• Records for this exercise
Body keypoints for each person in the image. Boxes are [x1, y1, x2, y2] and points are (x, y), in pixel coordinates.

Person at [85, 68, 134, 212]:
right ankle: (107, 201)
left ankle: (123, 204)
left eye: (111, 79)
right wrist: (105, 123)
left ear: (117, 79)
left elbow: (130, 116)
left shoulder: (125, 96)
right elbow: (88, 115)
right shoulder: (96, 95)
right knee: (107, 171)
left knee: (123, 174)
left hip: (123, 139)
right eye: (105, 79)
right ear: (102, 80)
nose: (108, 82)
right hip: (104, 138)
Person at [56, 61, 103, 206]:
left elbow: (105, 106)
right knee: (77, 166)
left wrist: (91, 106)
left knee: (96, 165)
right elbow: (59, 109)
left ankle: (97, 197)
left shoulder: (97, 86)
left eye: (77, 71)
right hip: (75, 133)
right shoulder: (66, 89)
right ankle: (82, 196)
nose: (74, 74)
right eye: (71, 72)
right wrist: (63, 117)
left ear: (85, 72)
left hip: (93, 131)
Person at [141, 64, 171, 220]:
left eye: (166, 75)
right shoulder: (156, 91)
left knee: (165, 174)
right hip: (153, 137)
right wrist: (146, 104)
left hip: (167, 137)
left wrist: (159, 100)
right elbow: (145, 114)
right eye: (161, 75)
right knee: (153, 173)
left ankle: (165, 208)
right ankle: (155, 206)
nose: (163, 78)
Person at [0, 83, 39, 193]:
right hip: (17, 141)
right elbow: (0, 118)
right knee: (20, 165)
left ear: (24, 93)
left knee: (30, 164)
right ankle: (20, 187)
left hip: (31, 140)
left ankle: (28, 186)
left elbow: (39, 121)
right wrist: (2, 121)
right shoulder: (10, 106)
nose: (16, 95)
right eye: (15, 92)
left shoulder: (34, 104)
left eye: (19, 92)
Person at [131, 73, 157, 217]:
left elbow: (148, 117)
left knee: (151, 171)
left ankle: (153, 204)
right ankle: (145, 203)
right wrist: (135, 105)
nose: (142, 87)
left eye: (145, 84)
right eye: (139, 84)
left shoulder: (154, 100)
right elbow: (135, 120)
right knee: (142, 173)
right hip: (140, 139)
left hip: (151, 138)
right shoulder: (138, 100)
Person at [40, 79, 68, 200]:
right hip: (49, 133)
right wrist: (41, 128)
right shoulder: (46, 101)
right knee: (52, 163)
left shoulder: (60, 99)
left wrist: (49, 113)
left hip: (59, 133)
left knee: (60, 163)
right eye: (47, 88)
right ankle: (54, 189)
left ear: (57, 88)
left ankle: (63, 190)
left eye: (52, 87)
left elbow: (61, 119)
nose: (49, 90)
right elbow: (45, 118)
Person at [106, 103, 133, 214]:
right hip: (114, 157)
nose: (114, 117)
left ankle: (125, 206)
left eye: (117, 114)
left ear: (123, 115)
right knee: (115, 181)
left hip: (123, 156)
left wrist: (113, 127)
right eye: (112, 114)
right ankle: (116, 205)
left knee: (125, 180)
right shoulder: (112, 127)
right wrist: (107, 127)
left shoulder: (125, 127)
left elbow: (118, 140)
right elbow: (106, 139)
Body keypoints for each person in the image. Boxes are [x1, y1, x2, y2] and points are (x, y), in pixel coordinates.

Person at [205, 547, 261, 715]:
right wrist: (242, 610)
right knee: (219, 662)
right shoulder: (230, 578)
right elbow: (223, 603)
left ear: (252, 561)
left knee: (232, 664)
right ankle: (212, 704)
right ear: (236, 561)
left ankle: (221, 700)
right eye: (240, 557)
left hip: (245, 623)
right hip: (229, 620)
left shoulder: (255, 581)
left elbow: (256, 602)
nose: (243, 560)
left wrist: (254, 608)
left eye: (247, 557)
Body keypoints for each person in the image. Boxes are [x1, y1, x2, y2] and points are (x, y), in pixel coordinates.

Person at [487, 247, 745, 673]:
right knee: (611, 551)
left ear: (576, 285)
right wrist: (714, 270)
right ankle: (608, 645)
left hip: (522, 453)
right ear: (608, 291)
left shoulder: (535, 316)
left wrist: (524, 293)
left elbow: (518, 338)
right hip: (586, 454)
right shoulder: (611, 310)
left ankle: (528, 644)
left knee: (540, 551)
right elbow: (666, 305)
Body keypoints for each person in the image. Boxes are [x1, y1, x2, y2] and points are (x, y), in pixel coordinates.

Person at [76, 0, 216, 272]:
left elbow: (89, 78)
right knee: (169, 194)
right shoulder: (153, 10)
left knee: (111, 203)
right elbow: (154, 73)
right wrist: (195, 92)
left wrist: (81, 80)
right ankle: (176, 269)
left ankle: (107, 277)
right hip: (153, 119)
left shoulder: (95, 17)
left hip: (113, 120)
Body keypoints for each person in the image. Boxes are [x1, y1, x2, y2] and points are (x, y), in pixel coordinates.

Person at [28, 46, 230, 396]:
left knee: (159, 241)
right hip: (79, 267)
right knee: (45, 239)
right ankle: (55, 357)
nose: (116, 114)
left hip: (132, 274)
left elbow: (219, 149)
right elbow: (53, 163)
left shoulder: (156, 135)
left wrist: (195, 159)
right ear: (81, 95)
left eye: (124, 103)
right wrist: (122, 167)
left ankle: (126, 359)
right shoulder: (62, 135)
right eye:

• Problem details
Above are the records; from them, give again exactly the lines from the one containing "right eye: (105, 79)" to the one containing "left knee: (151, 171)", both lines included, and nothing more.

• Reply to the exercise
right eye: (105, 79)
right ear: (102, 80)
nose: (108, 82)
right hip: (104, 138)
Person at [56, 61, 103, 206]:
left elbow: (105, 106)
right knee: (77, 166)
left wrist: (91, 106)
left knee: (96, 165)
right elbow: (59, 109)
left ankle: (97, 197)
left shoulder: (97, 86)
left eye: (77, 71)
right hip: (75, 133)
right shoulder: (66, 89)
right ankle: (82, 196)
nose: (74, 74)
right eye: (71, 72)
right wrist: (63, 117)
left ear: (85, 72)
left hip: (93, 131)
Person at [141, 64, 171, 220]:
left eye: (166, 75)
right shoulder: (156, 91)
left knee: (165, 174)
right hip: (153, 137)
right wrist: (146, 104)
left hip: (167, 137)
left wrist: (159, 100)
right elbow: (145, 114)
right eye: (161, 75)
right knee: (153, 173)
left ankle: (165, 208)
right ankle: (155, 206)
nose: (163, 78)
Person at [0, 83, 39, 193]:
right hip: (17, 141)
right elbow: (0, 118)
right knee: (20, 165)
left ear: (24, 93)
left knee: (30, 164)
right ankle: (20, 187)
left hip: (31, 140)
left ankle: (28, 186)
left elbow: (39, 121)
right wrist: (2, 121)
right shoulder: (10, 106)
nose: (16, 95)
right eye: (15, 92)
left shoulder: (34, 104)
left eye: (19, 92)
Person at [131, 73, 157, 217]:
left elbow: (148, 117)
left knee: (151, 171)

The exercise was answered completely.